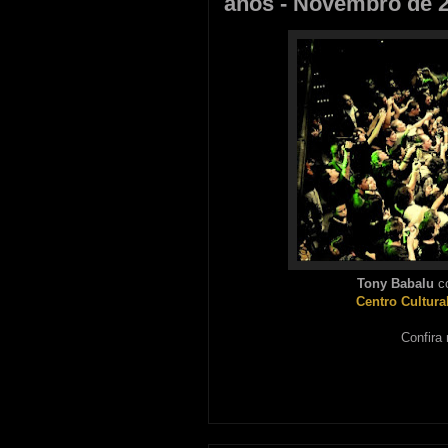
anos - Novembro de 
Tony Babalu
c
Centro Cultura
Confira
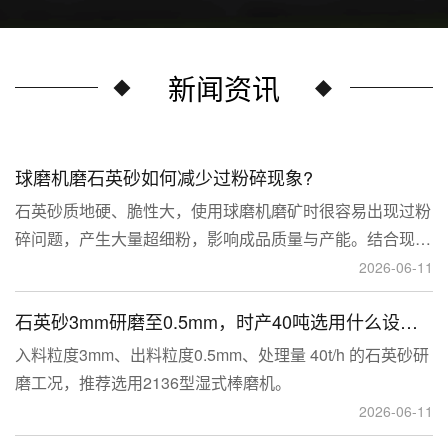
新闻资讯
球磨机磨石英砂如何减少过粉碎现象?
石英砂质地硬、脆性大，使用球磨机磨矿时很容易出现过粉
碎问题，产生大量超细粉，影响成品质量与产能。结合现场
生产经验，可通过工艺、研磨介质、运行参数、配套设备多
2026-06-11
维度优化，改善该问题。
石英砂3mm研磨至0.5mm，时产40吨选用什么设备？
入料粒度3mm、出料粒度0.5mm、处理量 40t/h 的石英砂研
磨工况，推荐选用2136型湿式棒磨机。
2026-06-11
--
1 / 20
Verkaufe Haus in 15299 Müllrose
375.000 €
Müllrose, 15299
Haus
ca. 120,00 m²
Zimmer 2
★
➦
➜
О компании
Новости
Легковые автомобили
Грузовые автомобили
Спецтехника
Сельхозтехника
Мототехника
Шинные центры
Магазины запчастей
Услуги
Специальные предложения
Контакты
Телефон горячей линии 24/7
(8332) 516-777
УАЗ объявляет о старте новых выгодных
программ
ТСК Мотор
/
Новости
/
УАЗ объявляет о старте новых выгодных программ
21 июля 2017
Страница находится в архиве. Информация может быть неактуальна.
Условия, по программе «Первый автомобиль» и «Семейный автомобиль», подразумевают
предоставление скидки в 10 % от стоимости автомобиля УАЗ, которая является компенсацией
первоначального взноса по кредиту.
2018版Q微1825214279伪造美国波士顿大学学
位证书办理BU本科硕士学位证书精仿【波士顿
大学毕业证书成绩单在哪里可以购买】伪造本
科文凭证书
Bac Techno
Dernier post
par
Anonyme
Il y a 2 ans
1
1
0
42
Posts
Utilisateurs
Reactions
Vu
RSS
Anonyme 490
--
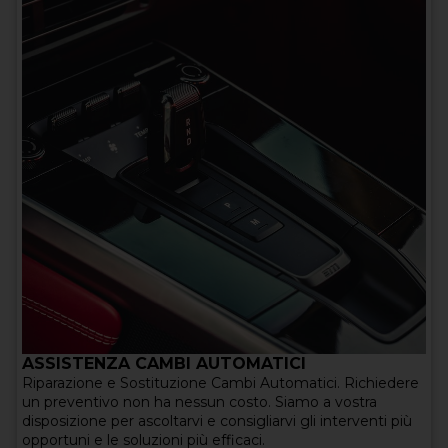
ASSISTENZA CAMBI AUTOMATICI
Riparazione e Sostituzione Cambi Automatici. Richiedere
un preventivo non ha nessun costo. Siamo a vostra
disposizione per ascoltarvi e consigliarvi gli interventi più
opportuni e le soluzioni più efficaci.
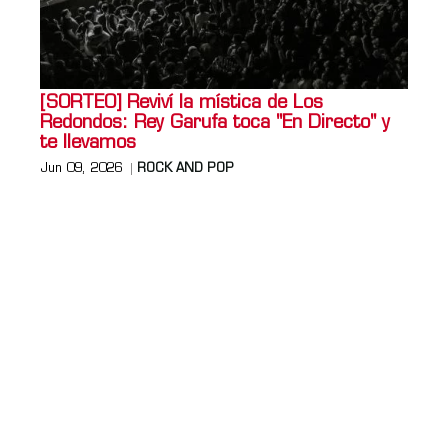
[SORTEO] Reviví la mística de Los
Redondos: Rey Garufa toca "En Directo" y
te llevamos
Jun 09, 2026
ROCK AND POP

» About this exercise: Count the lines in the records above that contain the string "старте", matching case exactly. Reply with the number only.

» Solution for this task: 2